When Israel targeted Hamas leaders in Doha in September, Washington reacted quickly. Unlike in 2019 when the Trump administration responded to Iranian attacks on Saudi Arabia by deploying select troops to the Kingdom, the administration responded to the Israeli attack on Doha with an executive order, upgrading the Qatar-US relationship from major non-NATO ally status—a status conferred by the Biden administration to facilitate arms exports—to one in which the United States now regards "any armed attack on the territory, sovereignty, or critical infrastructure of the State of Qatar as a threat to peace and security of the United States." Riyadh has long sought similar assurances, and MBS surely will be looking for something at least as significant given the depth and duration of US-Saudi ties.
"What we are likely to hear less about during this trip is human rights, which have been on the US-Saudi agenda for decades."

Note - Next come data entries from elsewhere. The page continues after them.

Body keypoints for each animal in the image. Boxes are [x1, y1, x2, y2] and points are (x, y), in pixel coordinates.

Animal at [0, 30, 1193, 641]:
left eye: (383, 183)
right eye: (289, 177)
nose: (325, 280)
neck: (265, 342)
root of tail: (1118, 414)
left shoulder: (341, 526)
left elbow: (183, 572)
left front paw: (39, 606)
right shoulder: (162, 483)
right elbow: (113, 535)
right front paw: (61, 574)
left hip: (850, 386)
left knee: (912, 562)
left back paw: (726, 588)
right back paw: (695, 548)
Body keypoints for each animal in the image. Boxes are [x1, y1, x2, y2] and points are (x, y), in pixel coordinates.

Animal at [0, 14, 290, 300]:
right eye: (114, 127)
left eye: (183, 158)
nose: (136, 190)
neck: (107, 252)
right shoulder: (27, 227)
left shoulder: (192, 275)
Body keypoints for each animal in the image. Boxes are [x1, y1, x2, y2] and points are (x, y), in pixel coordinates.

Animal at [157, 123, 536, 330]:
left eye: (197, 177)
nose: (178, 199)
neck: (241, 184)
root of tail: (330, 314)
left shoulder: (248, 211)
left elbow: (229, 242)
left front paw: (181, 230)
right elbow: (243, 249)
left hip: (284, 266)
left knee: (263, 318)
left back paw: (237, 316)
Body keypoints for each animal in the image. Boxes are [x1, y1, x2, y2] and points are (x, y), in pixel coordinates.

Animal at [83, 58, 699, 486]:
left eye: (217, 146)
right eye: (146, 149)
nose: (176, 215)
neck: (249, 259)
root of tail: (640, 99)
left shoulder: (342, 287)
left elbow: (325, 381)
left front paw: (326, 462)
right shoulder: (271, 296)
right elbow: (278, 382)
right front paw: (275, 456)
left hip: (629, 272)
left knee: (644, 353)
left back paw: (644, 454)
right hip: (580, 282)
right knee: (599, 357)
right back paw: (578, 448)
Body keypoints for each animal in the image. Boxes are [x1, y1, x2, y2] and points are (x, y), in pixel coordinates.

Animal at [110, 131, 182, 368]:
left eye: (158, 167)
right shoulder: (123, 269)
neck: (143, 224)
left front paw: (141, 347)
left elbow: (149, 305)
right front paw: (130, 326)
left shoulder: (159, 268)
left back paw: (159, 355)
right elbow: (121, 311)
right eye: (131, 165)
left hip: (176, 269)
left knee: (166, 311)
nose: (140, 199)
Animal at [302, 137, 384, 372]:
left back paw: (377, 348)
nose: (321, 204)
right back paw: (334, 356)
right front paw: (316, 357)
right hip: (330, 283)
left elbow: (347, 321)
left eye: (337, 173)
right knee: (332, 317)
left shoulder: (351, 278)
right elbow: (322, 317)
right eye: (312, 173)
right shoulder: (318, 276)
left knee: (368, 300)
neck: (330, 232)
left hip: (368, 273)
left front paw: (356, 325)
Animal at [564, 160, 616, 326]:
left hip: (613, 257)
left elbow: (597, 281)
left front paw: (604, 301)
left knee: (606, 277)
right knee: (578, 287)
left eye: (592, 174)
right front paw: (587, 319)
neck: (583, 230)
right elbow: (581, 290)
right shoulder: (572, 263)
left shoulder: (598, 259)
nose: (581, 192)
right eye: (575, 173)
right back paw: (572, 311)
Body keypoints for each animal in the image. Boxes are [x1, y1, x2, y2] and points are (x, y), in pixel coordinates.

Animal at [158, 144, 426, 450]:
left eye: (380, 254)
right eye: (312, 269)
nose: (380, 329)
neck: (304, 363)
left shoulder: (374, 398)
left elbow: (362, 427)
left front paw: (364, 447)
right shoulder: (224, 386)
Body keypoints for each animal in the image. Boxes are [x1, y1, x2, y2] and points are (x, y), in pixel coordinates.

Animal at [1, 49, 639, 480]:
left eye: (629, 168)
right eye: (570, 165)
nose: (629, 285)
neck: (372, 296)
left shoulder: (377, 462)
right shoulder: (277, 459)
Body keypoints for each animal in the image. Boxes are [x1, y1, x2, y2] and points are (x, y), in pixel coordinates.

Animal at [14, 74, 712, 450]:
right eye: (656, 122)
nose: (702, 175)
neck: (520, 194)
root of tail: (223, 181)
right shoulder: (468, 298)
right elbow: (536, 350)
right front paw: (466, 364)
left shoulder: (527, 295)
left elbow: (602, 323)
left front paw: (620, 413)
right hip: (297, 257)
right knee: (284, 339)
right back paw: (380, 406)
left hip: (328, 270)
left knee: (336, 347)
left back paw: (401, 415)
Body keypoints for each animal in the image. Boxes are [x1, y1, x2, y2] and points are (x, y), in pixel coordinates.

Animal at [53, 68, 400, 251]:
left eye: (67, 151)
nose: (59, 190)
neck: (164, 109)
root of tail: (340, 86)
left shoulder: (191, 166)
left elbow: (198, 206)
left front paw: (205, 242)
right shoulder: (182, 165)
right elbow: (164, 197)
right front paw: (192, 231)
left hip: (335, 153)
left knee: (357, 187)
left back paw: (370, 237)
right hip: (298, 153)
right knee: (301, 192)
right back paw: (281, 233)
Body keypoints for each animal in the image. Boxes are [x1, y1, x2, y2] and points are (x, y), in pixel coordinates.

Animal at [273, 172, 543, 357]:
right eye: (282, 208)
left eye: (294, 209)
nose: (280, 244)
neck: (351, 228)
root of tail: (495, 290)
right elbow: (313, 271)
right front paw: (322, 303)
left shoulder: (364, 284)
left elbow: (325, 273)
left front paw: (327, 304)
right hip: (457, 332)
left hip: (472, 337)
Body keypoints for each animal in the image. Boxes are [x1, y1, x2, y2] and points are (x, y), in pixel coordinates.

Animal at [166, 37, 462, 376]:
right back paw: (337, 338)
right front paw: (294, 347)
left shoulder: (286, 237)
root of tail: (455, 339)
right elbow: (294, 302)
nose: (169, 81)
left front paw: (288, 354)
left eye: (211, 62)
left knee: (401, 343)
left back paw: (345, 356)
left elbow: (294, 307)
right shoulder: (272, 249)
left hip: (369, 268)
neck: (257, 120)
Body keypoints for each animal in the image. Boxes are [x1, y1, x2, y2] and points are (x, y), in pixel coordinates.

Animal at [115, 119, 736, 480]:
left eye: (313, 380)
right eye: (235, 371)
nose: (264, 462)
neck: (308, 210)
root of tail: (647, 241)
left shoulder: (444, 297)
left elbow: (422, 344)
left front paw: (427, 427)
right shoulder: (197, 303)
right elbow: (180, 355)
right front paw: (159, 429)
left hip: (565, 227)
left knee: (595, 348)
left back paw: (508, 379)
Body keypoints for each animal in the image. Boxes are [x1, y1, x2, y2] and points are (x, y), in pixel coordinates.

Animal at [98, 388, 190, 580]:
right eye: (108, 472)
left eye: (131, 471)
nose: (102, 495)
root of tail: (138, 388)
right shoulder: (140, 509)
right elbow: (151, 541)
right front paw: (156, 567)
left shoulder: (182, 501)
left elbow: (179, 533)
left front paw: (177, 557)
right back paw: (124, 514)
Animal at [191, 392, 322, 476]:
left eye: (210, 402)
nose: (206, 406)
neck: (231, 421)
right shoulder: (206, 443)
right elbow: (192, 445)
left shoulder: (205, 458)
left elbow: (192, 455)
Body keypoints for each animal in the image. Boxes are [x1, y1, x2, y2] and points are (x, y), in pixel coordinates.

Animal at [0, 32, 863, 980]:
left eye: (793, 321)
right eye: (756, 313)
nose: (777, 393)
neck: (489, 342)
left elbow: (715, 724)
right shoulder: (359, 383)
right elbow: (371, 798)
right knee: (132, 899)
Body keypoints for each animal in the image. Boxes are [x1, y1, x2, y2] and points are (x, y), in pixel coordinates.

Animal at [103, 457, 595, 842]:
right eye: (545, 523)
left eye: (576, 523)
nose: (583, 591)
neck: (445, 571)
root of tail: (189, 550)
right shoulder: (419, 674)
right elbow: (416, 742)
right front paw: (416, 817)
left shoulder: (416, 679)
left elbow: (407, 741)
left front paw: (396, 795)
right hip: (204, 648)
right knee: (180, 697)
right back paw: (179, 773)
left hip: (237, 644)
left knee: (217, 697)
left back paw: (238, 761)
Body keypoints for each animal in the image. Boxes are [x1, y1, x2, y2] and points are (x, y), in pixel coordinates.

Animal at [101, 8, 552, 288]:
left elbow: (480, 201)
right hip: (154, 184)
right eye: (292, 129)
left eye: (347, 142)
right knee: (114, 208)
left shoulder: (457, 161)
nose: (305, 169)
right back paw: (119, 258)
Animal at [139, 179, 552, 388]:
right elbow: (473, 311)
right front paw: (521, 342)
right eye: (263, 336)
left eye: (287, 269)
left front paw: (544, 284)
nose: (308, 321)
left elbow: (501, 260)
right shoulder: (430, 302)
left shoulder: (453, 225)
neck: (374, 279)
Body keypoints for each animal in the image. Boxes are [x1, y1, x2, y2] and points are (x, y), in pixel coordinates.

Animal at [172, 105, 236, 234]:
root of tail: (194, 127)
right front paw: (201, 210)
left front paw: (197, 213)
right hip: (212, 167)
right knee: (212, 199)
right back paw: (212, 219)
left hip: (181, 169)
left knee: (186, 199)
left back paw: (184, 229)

What we are likely to hear less about during this trip is human rights, which have been on the US-Saudi agenda for decades. The Trump administration is not inclined to make them as prominent of an issue as past administrations. MBS has helped himself by liberalizing his society, increasing the rights accorded to women, and working to expand the rights of guest workers. Still, human rights groups have raised the alarm that Saudi Arabia remains one of the countries ranked lowest on rights of free expression, and executions occur there at a stunning rate—300 already this year. The humanitarian crisis in Yemen also continues unabated. Still, it would be surprising to hear much, if anything, on these two specific topics.
How are Gaza and the Abraham Accords involved?
Commercial and defense discussions are, by comparison to diplomatic ones, easy to manage. The Saudis come to Washington in a bit of a tricky political spot, reluctant to join the Abraham Accords, a signature achievement of the first Trump administration. The recent announcement that Azerbaijan will join the Abraham Accords may be helpful to Trump, as it will allow him to show progress in expanding the agreement without putting the spotlight onto Saudi Arabia unduly. But Azerbaijan is hardly a substitute for Saudi Arabia.
The two leaders will certainly touch on Saudi Arabia’s evolving role in Syria and, of course, Gaza. MBS was influential in lifting American sanctions against Syria, where Turkey and Saudi Arabia have been jockeying for influence. MBS will certainly want a first-hand account of the President’s meeting with Syrian President al-Sharaa earlier this week. Signs that Hezbollah may be rearming in neighboring Lebanon add urgency.
The future of Gaza and the West Bank will likely prove the trickiest shoal to navigate. The Saudis want to ensure a strong influence in leading Gaza reconstruction given that they are expected to foot a large portion of the bill. Riyadh will want to better understand any future role for Turkey and Qatar, the two countries advocating for a stronger role for Hamas in Gaza’s future.
The Saudis have dealt strongly with their own domestic political-religious opposition and have spent almost a quarter century trying to reduce their power internally. Saudi Arabia, along with the United Arab Emirates, is much less comfortable with Hamas playing a significant role in Gaza’s future. Gregg Roman, executive director of the Middle East Forum, has gone as far as saying that "Trump faces a straightforward choice between two incompatible directions for Gaza’s future. One path leads through Riyadh and Abu Dhabi; the other runs through Ankara and Doha. There is no middle ground."
What the two leaders decide on when it comes to Gaza, particularly in light of Turkish and Qatari interests, may serve as the most significant outcome of the meeting. It is also one that is unlikely to be shared in the press conferences and public talking points that will conclude November’s working visit.